We'll need a more concrete reproduction case to help us move forward with this issue. It seems you are having trouble running our samples, which we run on a regular basis without any issues. I suspect there is some confounding variable that is not yet visible.
Can you try running the sample on a clean machine outside of your current network(ec2 instance?) and see if you get the same problem? As I mentioned previously, I tried reproducing on a micro with two guessed configurations that are causing you the error, and did not get errors from either configuration. In this way we'll be able to determine if your local network or machine is a potential problematic variable.
The culprit, near as I can tell, is Mac OS. We had tried several different machines on a combination of Time Warner Business Cable (the office), and Verizon FiOS (what every dev has at home). We saw the problem everywhere.
However, I installed a fresh Ubuntu 13 onto a spare laptop at home and it seems to have run all day without ever having to retry. Unfortunately, I forgot to run the test on the mac at the same time, but it certainly seems that the issue is in a pretty aluminum case.
For our development purposes, increasing the number of retries seems to have addressed the issue. We don't expect this to be an issue at all in production (linux and running in the amazon network).
If there's anything I can do to firm up advice for mac users, please let me know. I will let you know if I do encounter any further issues with the Linux box, but for now, I think we can close this one.
That's really odd; my dev laptop is OSX(10.7), and so I develop on it a lot, and frequently run tests/samples on it. Glad to hear it won't be an issue in production, but it's troubling that root cause is still unclear. If other people are having problems similar to this on OSX, please let me know!
There's an exhaustive (and exhausting) discussion of this on the dev forum: https://forums.aws.amazon.com/thread.jspa?messageID=484089
Essentially, if there are any communication issues with the SWF servers several issues can show up:
The third has been causing us the most grief. Another user tracked it down to the task poller where, indeed, if there is a communication issue telling the server that a task has completed, it will rescue from the error and then mark the task as failed.
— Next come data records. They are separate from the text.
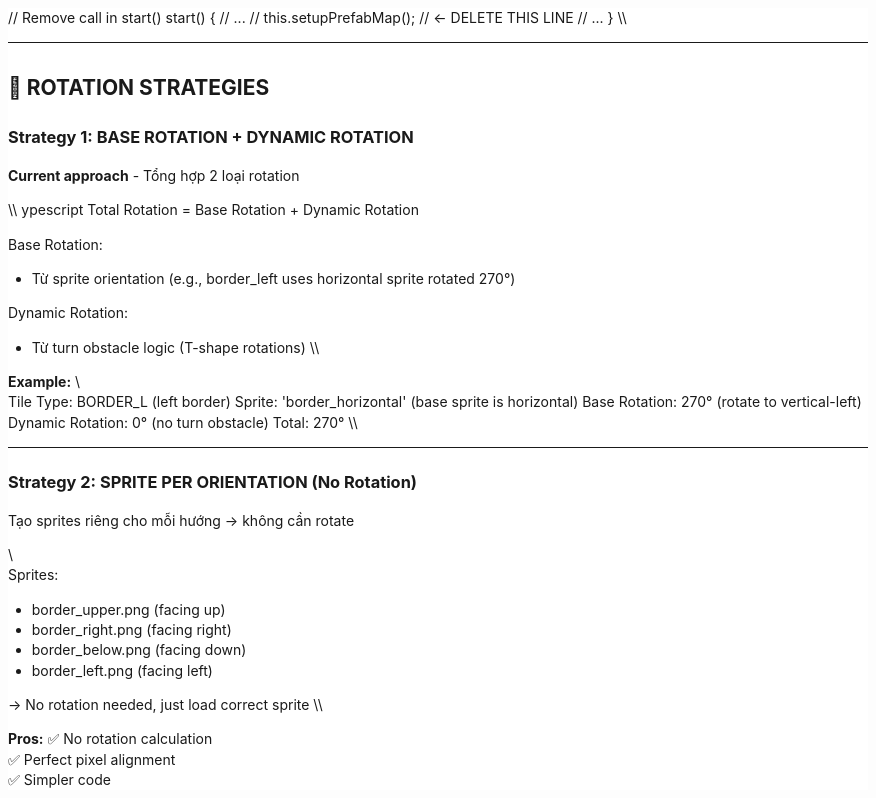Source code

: // Remove call in start()
start() {
    // ...
    // this.setupPrefabMap(); // ← DELETE THIS LINE
    // ...
}
\\\

---

## 🔄 ROTATION STRATEGIES

### Strategy 1: BASE ROTATION + DYNAMIC ROTATION
**Current approach** - Tổng hợp 2 loại rotation

\\\	ypescript
Total Rotation = Base Rotation + Dynamic Rotation

Base Rotation: 
  - Từ sprite orientation (e.g., border_left uses horizontal sprite rotated 270°)
  
Dynamic Rotation:
  - Từ turn obstacle logic (T-shape rotations)
\\\

**Example:**
\\\
Tile Type: BORDER_L (left border)
Sprite: 'border_horizontal' (base sprite is horizontal)
Base Rotation: 270° (rotate to vertical-left)
Dynamic Rotation: 0° (no turn obstacle)
Total: 270°
\\\

---

### Strategy 2: SPRITE PER ORIENTATION (No Rotation)
Tạo sprites riêng cho mỗi hướng → không cần rotate

\\\
Sprites:
- border_upper.png (facing up)
- border_right.png (facing right)  
- border_below.png (facing down)
- border_left.png (facing left)

→ No rotation needed, just load correct sprite
\\\

**Pros:**
✅ No rotation calculation  
✅ Perfect pixel alignment  
✅ Simpler code
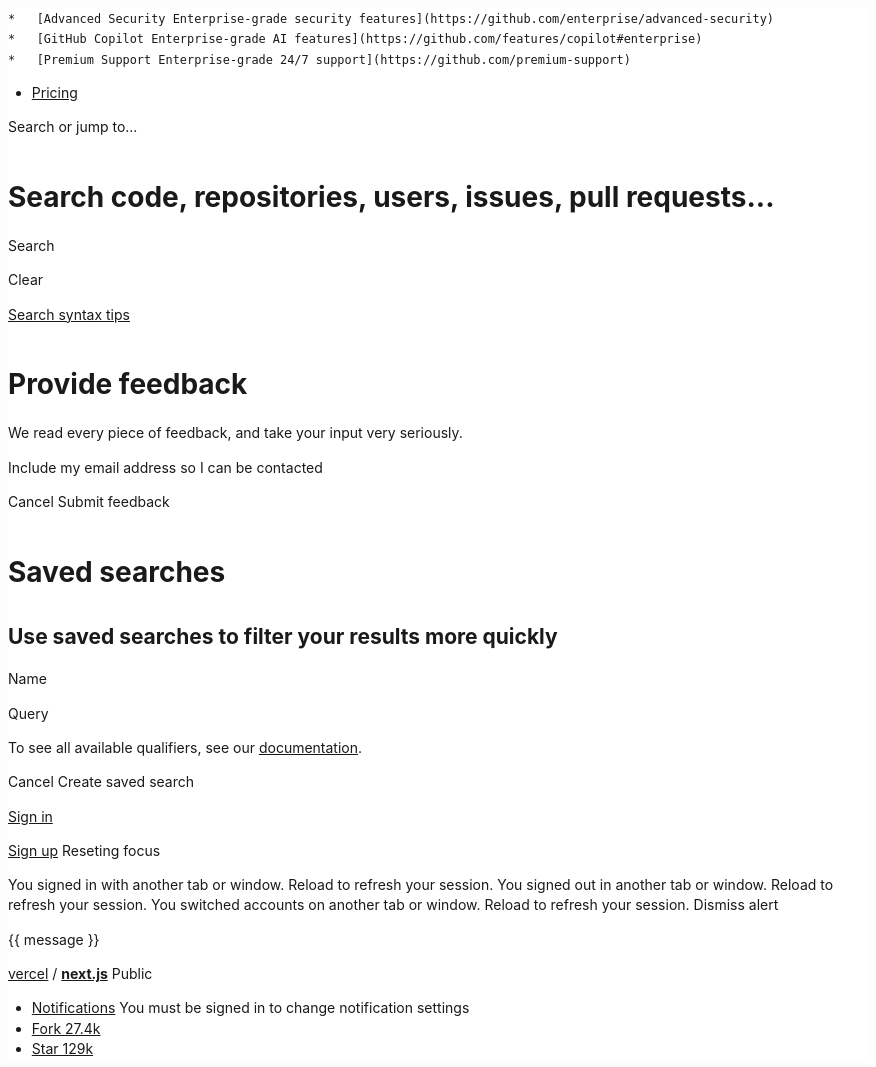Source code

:     *   [Advanced Security Enterprise-grade security features](https://github.com/enterprise/advanced-security)
    *   [GitHub Copilot Enterprise-grade AI features](https://github.com/features/copilot#enterprise)
    *   [Premium Support Enterprise-grade 24/7 support](https://github.com/premium-support)
    
*   [Pricing](https://github.com/pricing)

Search or jump to...

Search code, repositories, users, issues, pull requests...
==========================================================

Search

Clear

[Search syntax tips](https://docs.github.com/search-github/github-code-search/understanding-github-code-search-syntax)

Provide feedback
================

We read every piece of feedback, and take your input very seriously.

 Include my email address so I can be contacted

Cancel Submit feedback

Saved searches
==============

Use saved searches to filter your results more quickly
------------------------------------------------------

Name  

Query 

To see all available qualifiers, see our [documentation](https://docs.github.com/search-github/github-code-search/understanding-github-code-search-syntax).

Cancel Create saved search

[Sign in](https://github.com/login?return_to=https%3A%2F%2Fgithub.com%2Fvercel%2Fnext.js%3Fscreenshot%3Dtrue)

[Sign up](https://github.com/signup?ref_cta=Sign+up&ref_loc=header+logged+out&ref_page=%2F%3Cuser-name%3E%2F%3Crepo-name%3E&source=header-repo&source_repo=vercel%2Fnext.js) Reseting focus

You signed in with another tab or window. Reload to refresh your session. You signed out in another tab or window. Reload to refresh your session. You switched accounts on another tab or window. Reload to refresh your session. Dismiss alert

{{ message }}

[vercel](https://github.com/vercel) / **[next.js](https://github.com/vercel/next.js)** Public

*   [Notifications](https://github.com/login?return_to=%2Fvercel%2Fnext.js) You must be signed in to change notification settings
*   [Fork 27.4k](https://github.com/login?return_to=%2Fvercel%2Fnext.js)
*   [Star 129k](https://github.com/login?return_to=%2Fvercel%2Fnext.js)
I am not sure what causes the communication to be so flaky, but it definitely shows up across machines and from different ISPs.
I am going to be putting together a pull request to implement the behavior that a worker should retry its communications until its timeout expires. A comm failure should never be interpreted as a task failure.
At any rate, if there's anything that you would like me to pay extra attention to, please let me know.